Quant à ses loisirs, M. Summers dit qu'il joue souvent au golf au Country Club de Brookline. Bien qu'il ait un handicap de 19, il plaisante : "Le seul aspect du jeu de golf que je maîtrise est l'analyse probabiliste qui consiste à déterminer s'il est préférable de tirer par-dessus le ruisseau ou autour du ruisseau. Malheureusement, je ne suis pas très bon pour manier un club de golf, ce qui est une compétence bien plus importante." En ce qui concerne le tennis, les heures passées à frapper des balles contre un panneau de fond de court dans son enfance ont forgé le jeu de base fiable qu'il dirige au célèbre Longwood Cricket Club. "Sur le plan physique et en fonction de l'âge, je suis en fait un très bon joueur de tennis, grâce à ces coups de fond fiables", déclare-t-il. "Sur une base absolue ajustée à l'âge, je ne suis pas mauvais."

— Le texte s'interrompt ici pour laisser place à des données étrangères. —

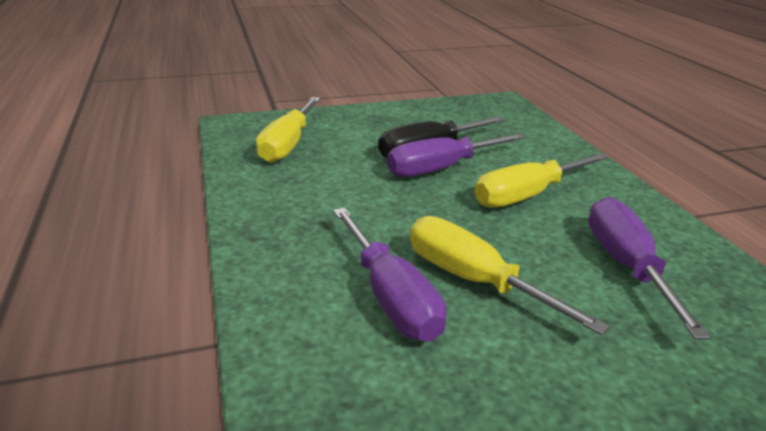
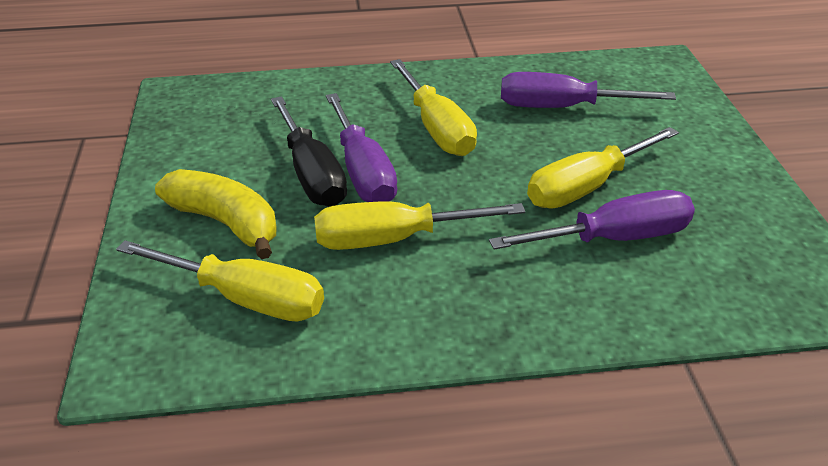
camera: 80 degrees left, 10 degrees up
(359, 186) = (394, 239): none -> yellow screwdriver
(361, 131) = (226, 223): none -> yellow banana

Et bien sûr, il y a un passe-temps auquel aucun économiste ne peut totalement renoncer : s'inquiéter de l'avenir. Summers craint que l'héritage des milliers de milliards de dépenses d'aide COVID qu'il a critiqué avec tant de clairvoyance "ne limite les ressources disponibles pour les investissements publics nécessaires à la lutte contre la stagnation séculaire". Nous sommes comme une famille qui a beaucoup emprunté pour ses vacances plutôt que pour réparer son toit ou agrandir sa maison. Nous avons notre dette et seulement des souvenirs de la fête que nous avons eue". La conséquence de toute cette insouciance est la grande inflation que Summers avait pressentie. Aujourd'hui, il lance un autre appel contradictoire, dont nous devrions tous tenir compte, sur les sacrifices nécessaires pour y remédier.